1885 – Kansas cattle quarantine.
After the Civil War, Texas had so many cattle Ronald McDonald was slobbering at the mouth. The northern states were lacking a necessary amount of cows, so there was a new market for the South. Texans would use the Chisholm Trail that led from San Antonio to Abilene, where cattle could be driven from there to cities like Dodge, Caldwell, Ellsworth, Hays and Newton. However two problems came with the cattle, one was tick fever and the other was hood-and-mouth disease and it was spreading to valuable Kansas farm cattle.

By 1871 Wild Bill Hicock was hired as town Marshall in Abilene to try and restore order, and the cattle headed west towards other Kansas towns. And with the cows came the rowdiness of cowboys.

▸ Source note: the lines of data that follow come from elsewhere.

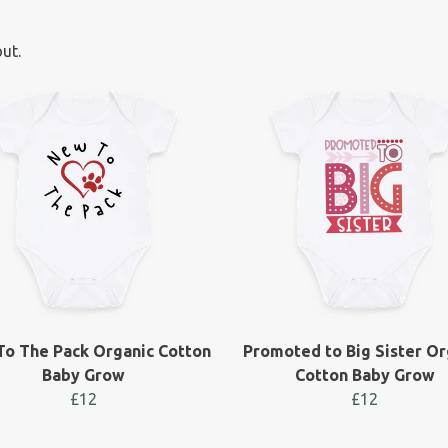
ut.
o The Pack Organic Cotton
Promoted to Big Sister Or
Baby Grow
Cotton Baby Grow
£12
£12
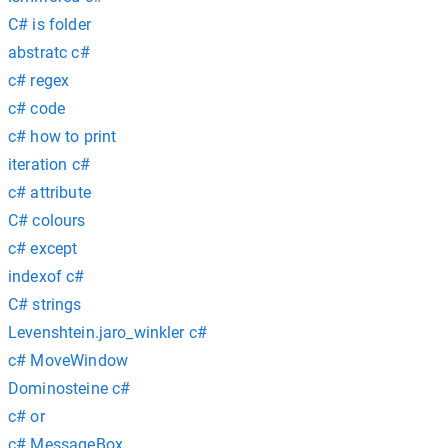
C# is folder
abstratc c#
c# regex
c# code
c# how to print
iteration c#
c# attribute
C# colours
c# except
indexof c#
C# strings
Levenshtein.jaro_winkler c#
c# MoveWindow
Dominosteine c#
c# or
c# MessageBox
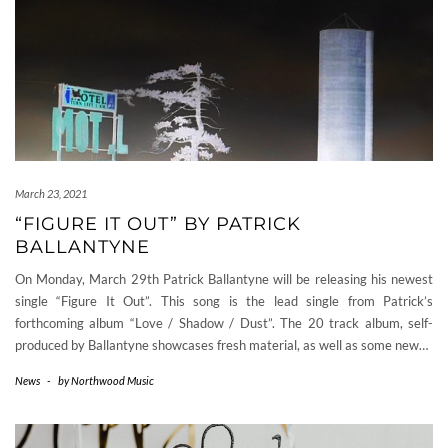
March 23, 2021
“FIGURE IT OUT” BY PATRICK
BALLANTYNE
On Monday, March 29th Patrick Ballantyne will be releasing his newest
single “Figure It Out”. This song is the lead single from Patrick’s
forthcoming album “Love / Shadow / Dust”. The 20 track album, self-
produced by Ballantyne showcases fresh material, as well as some new…
News
-
by
Northwood Music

Some of the more popular stories of the Old West actually happened in conjunction with this cattle exodus.

Kansas had become an agricultural state by then and is townsfolk grew impatient with cowboy lawlessness. By 1885 the Kansas legislature enacted a strict quarantine which closed all of Kansas to Texan cattle for all but the winter months of December, January and February, when the cold killed most of the diseases. Barbed wire fences began to drape sections of the states and the open range wasn’t so wide open anymore.

INVENTIONS/PATENTS:

1985 – R.I.P. Victor Farris from New Jersey, he supposedly invented the paper milk carton, although that claim is disputed and there is no patent for his name. 1854 – Charles Miller patents 1st US sewing machine to stitch buttonholes.

1876 Alexander Graham Bell patents the telephone and Elisha Gray cries foul.

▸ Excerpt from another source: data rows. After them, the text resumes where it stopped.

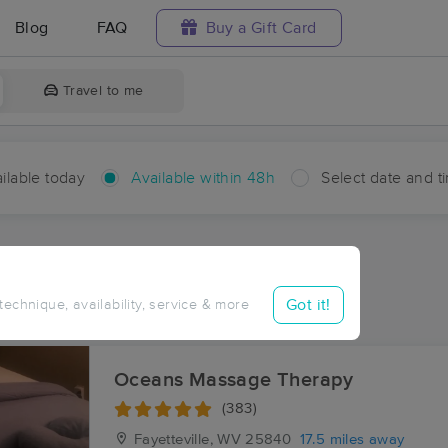
Blog
FAQ
Buy a Gift Card
Travel to me
ilable today
Available within 48h
Select date and t
hin 48 hours
Accepts New Clients
aces Near Me in Bellwood
Got it!
 technique, availability, service & more
sults in Bellwood, WV
Oceans Massage Therapy
(383)
Fayetteville, WV
25840
17.5 miles away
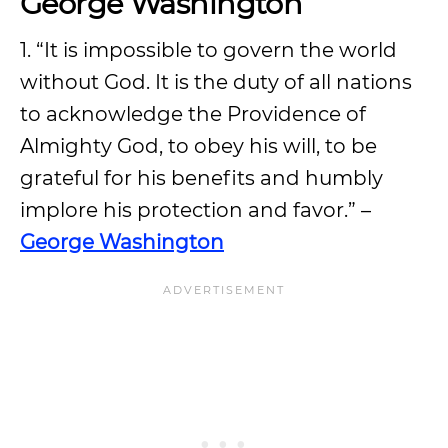
George Washington
1. “It is impossible to govern the world
without God. It is the duty of all nations
to acknowledge the Providence of
Almighty God, to obey his will, to be
grateful for his benefits and humbly
implore his protection and favor.” –
George Washington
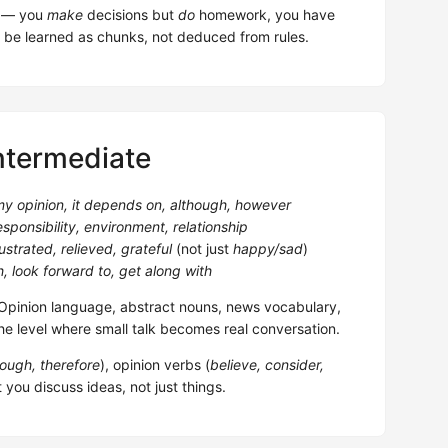
em — you
make
decisions but
do
homework, you have
 be learned as chunks, not deduced from rules.
ntermediate
 my opinion, it depends on, although, however
esponsibility, environment, relationship
ustrated, relieved, grateful
(not just
happy/sad
)
, look forward to, get along with
pinion language, abstract nouns, news vocabulary,
he level where small talk becomes real conversation.
ough, therefore
), opinion verbs (
believe, consider,
t you discuss ideas, not just things.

Now, there have been other claims to the invention of the telephone or parts of the telephone, or designs of the telephone specifically the use of liquid transmitters. You see, Bell’s patent beat Elisha Gray’s patent by two hours. According to Wikipedia,

The courts decided priority in favor of Bell and the telephone company he founded. In addition to being constructed differently from the transmitter described and pictured in Gray’s caveat, Bell’s working liquid transmitter of March 10, 1876 operated in a way that is in fact described in Bell’s original patent application, but not in Gray’s caveat.

Gray supporters cite the fact that Bell’s first successful experiment in transmitting clear speech over a wire was on March 10, 1876 using the same water transmitter design described in Gray’s caveat but not described in Bell’s patent.[18] A book by Edward Evenson called The Telephone Patent Conspiracy of 1876, concludes that it was Bell’s lawyers, not Bell, who misappropriated Gray’s water transmitter (variable resistance) invention.

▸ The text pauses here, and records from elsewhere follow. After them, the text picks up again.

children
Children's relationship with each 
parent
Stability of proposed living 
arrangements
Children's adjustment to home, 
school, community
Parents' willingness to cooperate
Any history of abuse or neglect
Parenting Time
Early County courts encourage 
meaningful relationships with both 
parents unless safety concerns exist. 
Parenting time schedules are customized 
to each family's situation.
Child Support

1850 – Daniel Webster endorsed the Compromise of 1850.

Considered by the Senate Committee to be one of America’s all time top senators, he was responsible for the Webster-Ashbury treaty which established the border between the US and Canada. Webster tried three times to run for president and failed. He was a conservative spokesman for modernization, banking and industry but not the common man that was represented in the Jacksonian Democracy. Along with fellow Whigs John Calhoun and Henry Clay, Webster wanted the union to be preserved, and thus endorsed the Compromise of 1850 which of course id not stop the South from seceding later on.

1985, A-Ha went to No.1 on the US singles chart with ‘Take On Me’, making them the first Norwegian group to score a US No.1. The video for the song featured the band in a pencil-sketch animation method called rotoscoping, combined with live action which won six awards and was nominated for two others at the 1986 MTV Video Music Awards.